== Segment start ==

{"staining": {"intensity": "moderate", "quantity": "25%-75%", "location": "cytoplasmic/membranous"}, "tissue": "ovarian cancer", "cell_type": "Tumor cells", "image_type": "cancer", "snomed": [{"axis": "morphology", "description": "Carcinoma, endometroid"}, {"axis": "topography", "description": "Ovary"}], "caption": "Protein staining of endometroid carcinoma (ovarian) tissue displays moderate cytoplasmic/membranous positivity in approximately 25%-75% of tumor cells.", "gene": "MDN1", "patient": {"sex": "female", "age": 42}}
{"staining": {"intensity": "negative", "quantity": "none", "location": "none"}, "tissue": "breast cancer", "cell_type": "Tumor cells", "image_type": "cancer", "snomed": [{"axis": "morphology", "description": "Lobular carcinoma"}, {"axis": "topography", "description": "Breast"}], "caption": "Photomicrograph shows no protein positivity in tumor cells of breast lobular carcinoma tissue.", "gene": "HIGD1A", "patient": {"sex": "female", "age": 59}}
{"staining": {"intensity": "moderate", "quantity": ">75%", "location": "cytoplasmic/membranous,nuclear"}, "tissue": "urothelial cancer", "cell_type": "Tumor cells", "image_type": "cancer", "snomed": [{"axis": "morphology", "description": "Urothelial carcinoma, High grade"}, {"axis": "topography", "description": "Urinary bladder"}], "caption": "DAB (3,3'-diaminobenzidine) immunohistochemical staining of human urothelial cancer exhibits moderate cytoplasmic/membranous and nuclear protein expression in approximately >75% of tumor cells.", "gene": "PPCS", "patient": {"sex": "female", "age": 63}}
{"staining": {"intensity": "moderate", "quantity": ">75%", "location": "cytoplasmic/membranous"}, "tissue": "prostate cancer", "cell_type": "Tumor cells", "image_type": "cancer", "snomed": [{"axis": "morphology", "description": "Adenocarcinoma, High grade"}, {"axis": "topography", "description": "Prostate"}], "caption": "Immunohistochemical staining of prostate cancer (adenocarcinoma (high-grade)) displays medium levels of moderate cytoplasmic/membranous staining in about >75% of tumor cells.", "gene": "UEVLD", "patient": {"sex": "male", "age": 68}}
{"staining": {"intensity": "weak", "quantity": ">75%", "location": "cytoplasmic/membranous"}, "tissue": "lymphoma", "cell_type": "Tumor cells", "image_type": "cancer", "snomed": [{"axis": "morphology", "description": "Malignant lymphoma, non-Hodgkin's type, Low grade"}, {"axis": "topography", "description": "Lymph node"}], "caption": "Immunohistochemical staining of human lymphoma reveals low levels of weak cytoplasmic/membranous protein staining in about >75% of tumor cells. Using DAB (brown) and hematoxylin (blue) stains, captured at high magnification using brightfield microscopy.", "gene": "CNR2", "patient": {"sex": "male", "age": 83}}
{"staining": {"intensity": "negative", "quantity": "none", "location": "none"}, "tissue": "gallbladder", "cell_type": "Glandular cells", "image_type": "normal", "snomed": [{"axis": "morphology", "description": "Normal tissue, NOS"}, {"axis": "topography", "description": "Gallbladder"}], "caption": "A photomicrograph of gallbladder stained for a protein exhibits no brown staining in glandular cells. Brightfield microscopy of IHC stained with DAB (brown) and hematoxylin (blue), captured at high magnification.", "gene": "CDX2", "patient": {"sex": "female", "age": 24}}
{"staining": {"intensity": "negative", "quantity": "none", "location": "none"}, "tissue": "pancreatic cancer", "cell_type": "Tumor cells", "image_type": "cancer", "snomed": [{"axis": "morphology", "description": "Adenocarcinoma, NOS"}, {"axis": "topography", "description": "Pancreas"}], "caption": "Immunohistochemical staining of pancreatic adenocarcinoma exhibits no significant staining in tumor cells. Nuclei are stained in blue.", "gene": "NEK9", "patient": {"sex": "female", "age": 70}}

== Segment end ==

To do =>
Report, from the entries above, each line where "blue" is found.

Task response =>
{"staining": {"intensity": "weak", "quantity": ">75%", "location": "cytoplasmic/membranous"}, "tissue": "lymphoma", "cell_type": "Tumor cells", "image_type": "cancer", "snomed": [{"axis": "morphology", "description": "Malignant lymphoma, non-Hodgkin's type, Low grade"}, {"axis": "topography", "description": "Lymph node"}], "caption": "Immunohistochemical staining of human lymphoma reveals low levels of weak cytoplasmic/membranous protein staining in about >75% of tumor cells. Using DAB (brown) and hematoxylin (blue) stains, captured at high magnification using brightfield microscopy.", "gene": "CNR2", "patient": {"sex": "male", "age": 83}}
{"staining": {"intensity": "negative", "quantity": "none", "location": "none"}, "tissue": "gallbladder", "cell_type": "Glandular cells", "image_type": "normal", "snomed": [{"axis": "morphology", "description": "Normal tissue, NOS"}, {"axis": "topography", "description": "Gallbladder"}], "caption": "A photomicrograph of gallbladder stained for a protein exhibits no brown staining in glandular cells. Brightfield microscopy of IHC stained with DAB (brown) and hematoxylin (blue), captured at high magnification.", "gene": "CDX2", "patient": {"sex": "female", "age": 24}}
{"staining": {"intensity": "negative", "quantity": "none", "location": "none"}, "tissue": "pancreatic cancer", "cell_type": "Tumor cells", "image_type": "cancer", "snomed": [{"axis": "morphology", "description": "Adenocarcinoma, NOS"}, {"axis": "topography", "description": "Pancreas"}], "caption": "Immunohistochemical staining of pancreatic adenocarcinoma exhibits no significant staining in tumor cells. Nuclei are stained in blue.", "gene": "NEK9", "patient": {"sex": "female", "age": 70}}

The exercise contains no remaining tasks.